The impacts of COVID-19 on individuals, communities and insurers are continuing to unfold and no doubt present uncertainty. However, the current disruption also serves to highlight the importance of lessening reliance on federal financial relief and, instead, creating financial resilience at the community level.
As disaster losses escalate around the globe, the difference between economic damages and the amount that is insured — known as the natural catastrophe protection gap — is an issue of increasing focus for community leaders and policymakers, according to Andy Read, Vice President of Public Sector Practice at Guy Carpenter, and Carolyn Kousky, Executive Director of Wharton Risk Management and Decision Processes Center at the University of Pennsylvania.

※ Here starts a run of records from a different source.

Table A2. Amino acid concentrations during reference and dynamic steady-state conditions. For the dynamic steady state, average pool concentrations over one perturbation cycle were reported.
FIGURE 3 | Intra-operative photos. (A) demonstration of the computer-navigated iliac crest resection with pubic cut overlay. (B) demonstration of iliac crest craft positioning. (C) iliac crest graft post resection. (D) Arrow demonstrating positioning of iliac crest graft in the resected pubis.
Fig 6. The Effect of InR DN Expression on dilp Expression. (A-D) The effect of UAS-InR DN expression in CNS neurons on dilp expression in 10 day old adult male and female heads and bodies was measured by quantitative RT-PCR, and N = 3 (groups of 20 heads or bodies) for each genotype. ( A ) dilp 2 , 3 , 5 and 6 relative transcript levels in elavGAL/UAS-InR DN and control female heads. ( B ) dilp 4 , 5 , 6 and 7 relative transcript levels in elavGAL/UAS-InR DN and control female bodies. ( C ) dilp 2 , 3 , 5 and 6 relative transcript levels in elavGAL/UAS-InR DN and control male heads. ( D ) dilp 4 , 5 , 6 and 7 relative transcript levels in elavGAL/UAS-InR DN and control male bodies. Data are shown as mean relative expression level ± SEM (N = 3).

According to catastrophe modeler AIR Worldwide, only about 25 percent of economic losses from natural catastrophes are insured globally, and the uninsured portion could potentially exceed USD 1 trillion in a particularly bad year.

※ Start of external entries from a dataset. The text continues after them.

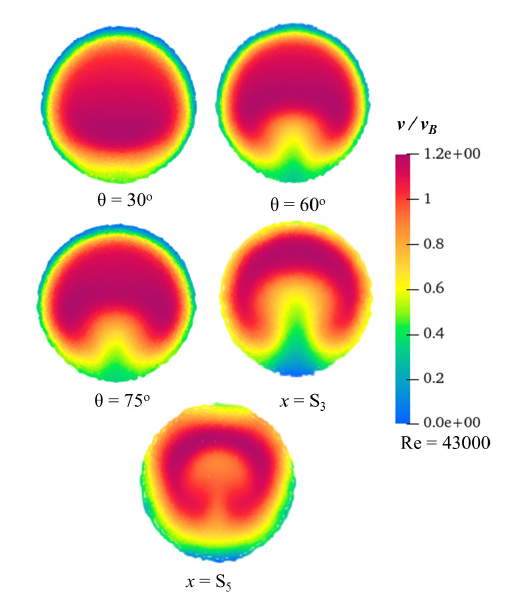
Figure 9. Cross-sectional streamwise velocity maps at planes θ = 30 ◦ , 60 ◦ and 75 ◦ in the bend and at stations S 3 = 1 D and S 5 = 6 D downstream of the bend outlet for Re = 43,000. The numbers on the color bars indicate the values of the streamwise velocity normalized to v B .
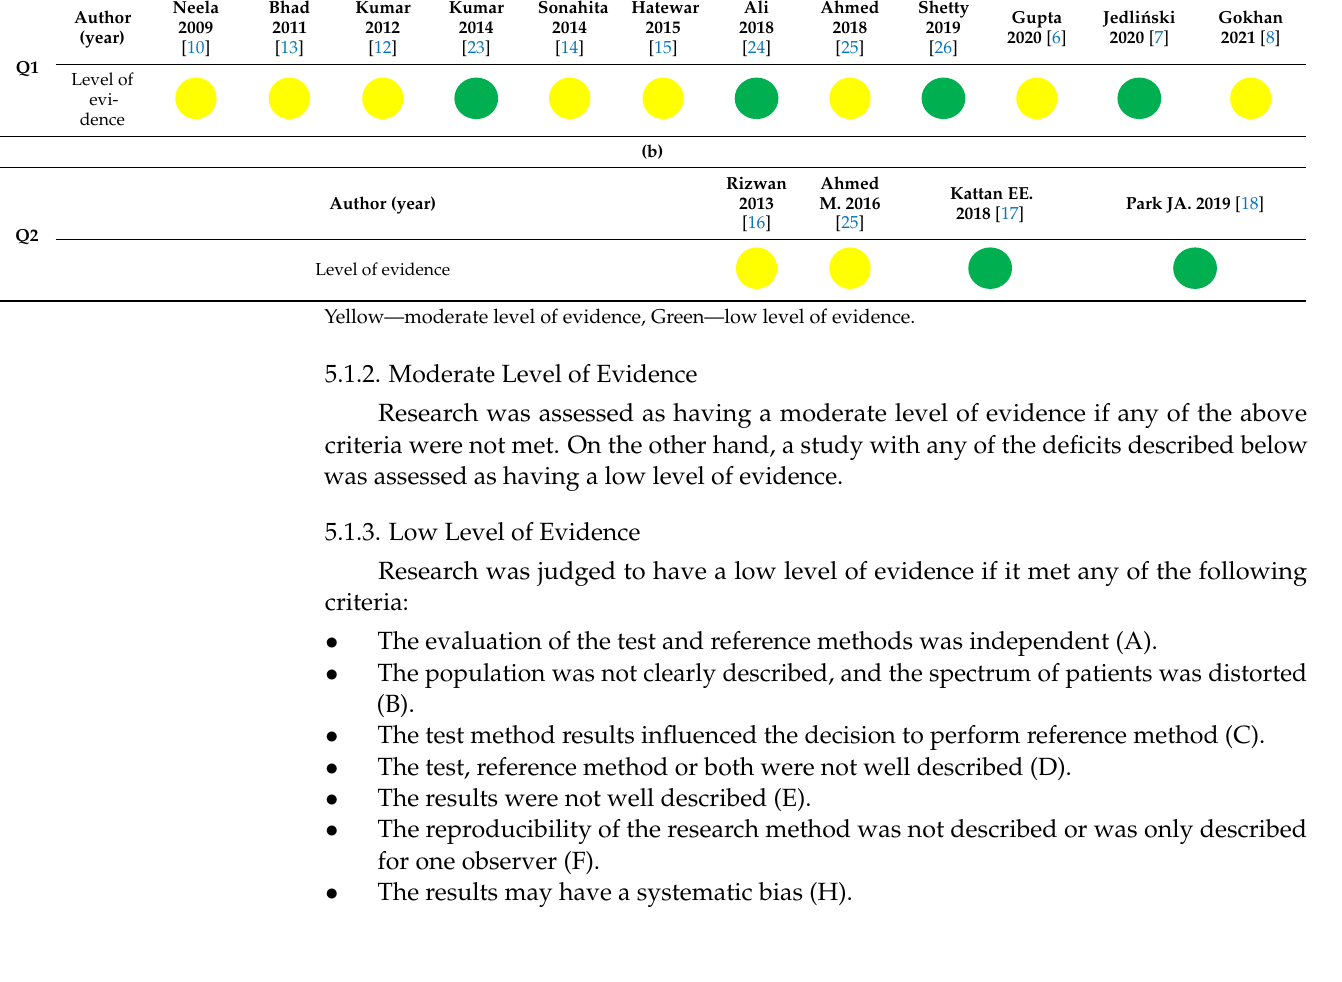
Table 3. (a) The evaluation of the conclusions according to the degree of evidence of articles discussing new indicators of cephalometric analysis in relation to the sagittal plane. (b) The evaluation of the conclusions by degree of evidence of articles discussing new indicators of cephalometric analysis in relation to the horizontal plane.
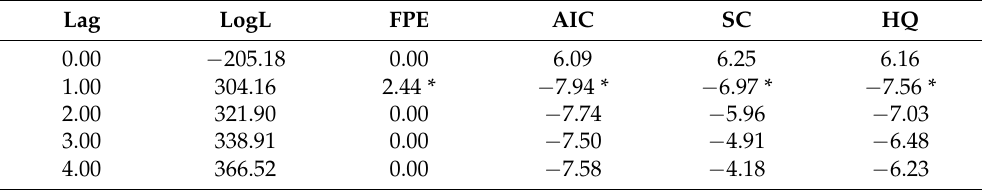
Table 5. Optimum Lag Length.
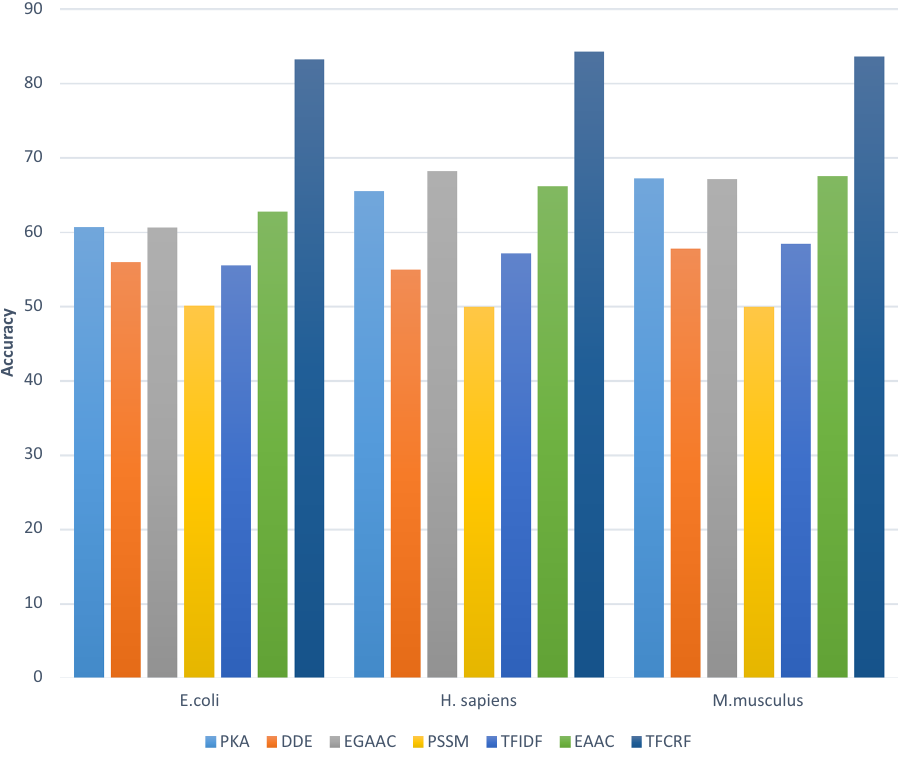
Figure 4. Classifiers’ performance comparison, based on singular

Without disaster insurance, households and small businesses are often left struggling to repair and rebuild, reliant on competitive public relief dollars that can be stretched thin. Research has found that having insurance improves recovery outcomes: It can lessen the negative impact of a catastrophic event on the broader economy and speed rebuilding, sustaining economic activity and protecting credit ratings. The reach of its potential impact means that closing the protection gap is an important public policy concern.

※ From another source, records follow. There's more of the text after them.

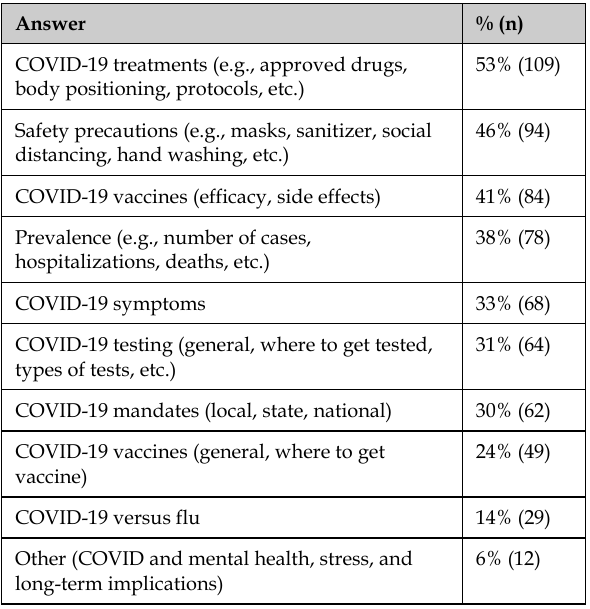
Table 5 Factors impacting reference services during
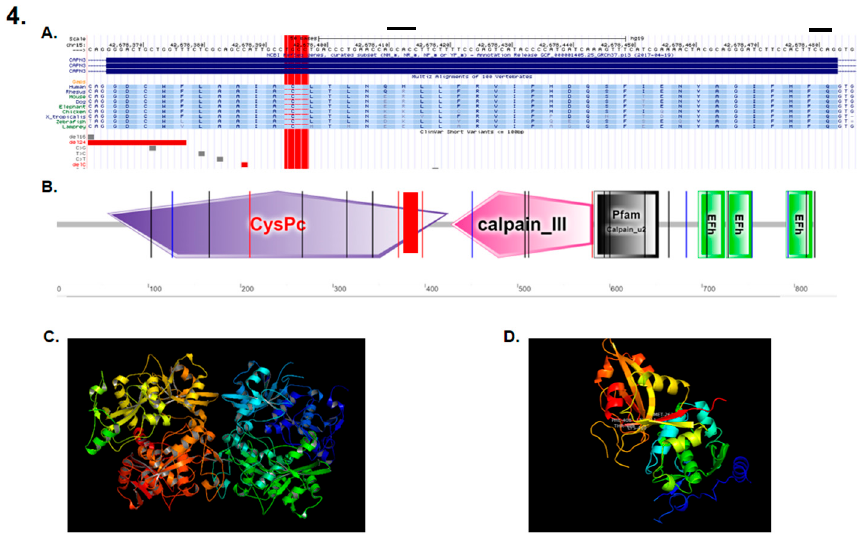
Figure 4. ( A ) Localization of the mutation consisting of a DNA deletion of four bases (TGCC) in exon 3 of the CAPN3 gene (409–412 del TGCC) (red rectangle). ( B ) The mutation is located within the calpain-like thiol protease family (peptidase family C2) region, with the large subunit corresponding to a calcium activated neutral protease. ( C ) Main calpain 3 protein. ( D ) Domain I of the calpain 3 protein when the described mutation is present.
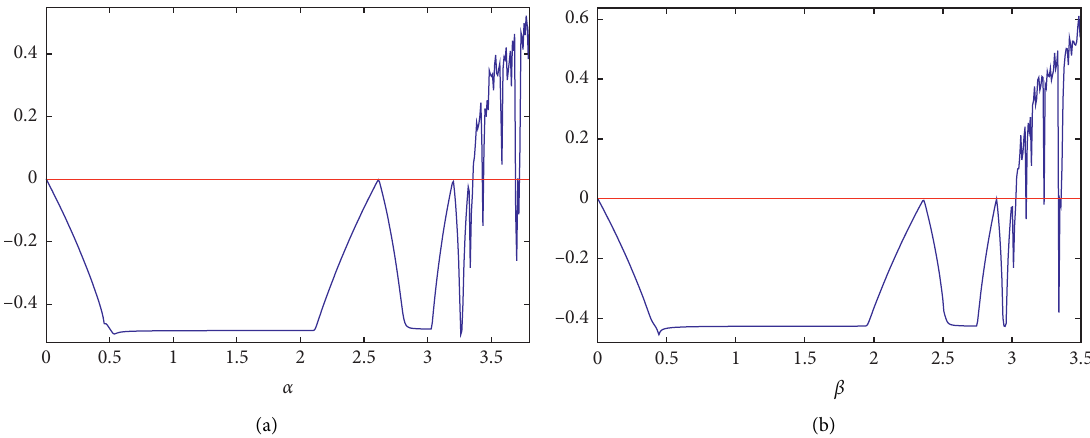
Figure 8: LLE diagram of the model with respect to α and β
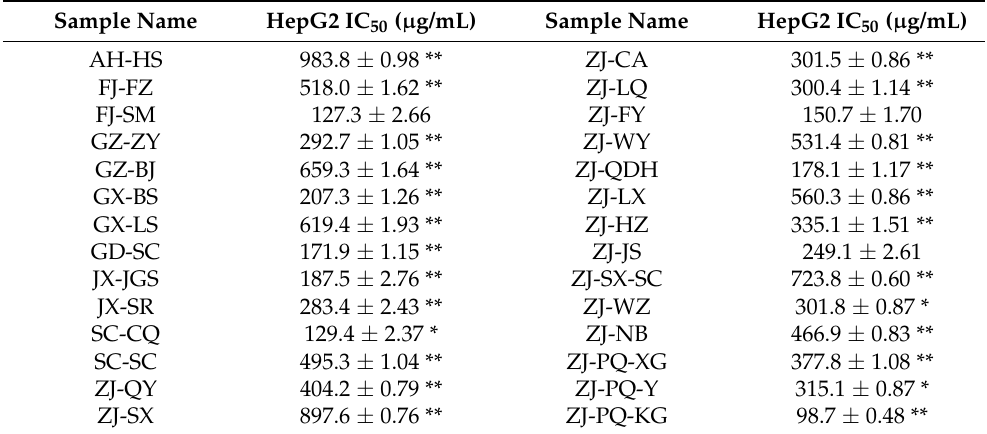
Table 1. IC 50 of growth inhibition of HepG2 tumor cells by T. hemsleyanum of different origins ( n = 3, * p < 0.05, ** p <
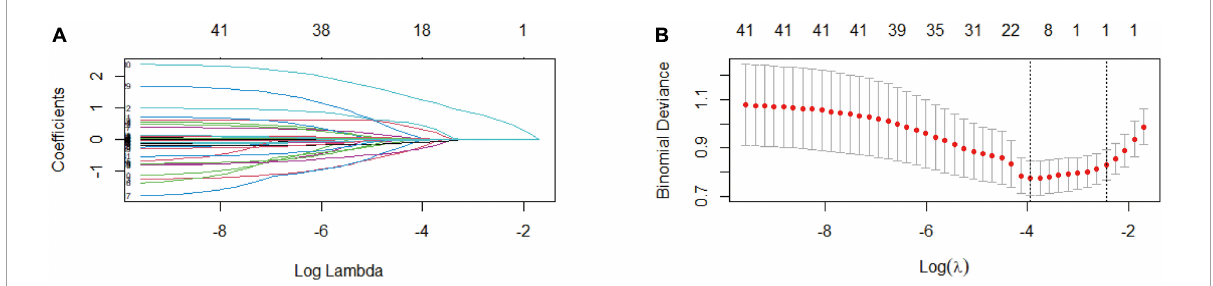
FIGURE2 Exclude all missing values feature selection (Per-Protocol set) using the least absolute shrinkage and selection operator (LASSO) binary logistic regression model ( n = 310). (A) LASSO coefficient profiles of the 41 baseline features, where the minimum lambda resulted in the single candidates of serum cystatin C (S-CysC) with non-zero coefficients. (B) Dotted vertical lines in the LASSO regression showed the optimal diagnostic model (left vertical line) and the most parsimonious model (right vertical line). The LASSO regression identifies S-CysC as the single predictor from the most parsimonious model.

Many attempts have been made to address the protection gap; however, a persistent lack of insurance coverage is continually made apparent following rare and large events. Reasons for the lack of catastrophe coverage range from perfectly rational affordability concerns to a litany of behavioral biases exhibited by consumers, insurers and regulators.
In short, individuals and businesses are often only compelled to buy coverage by law or as a condition for accessing credit; so coverage levels generally remain quite low.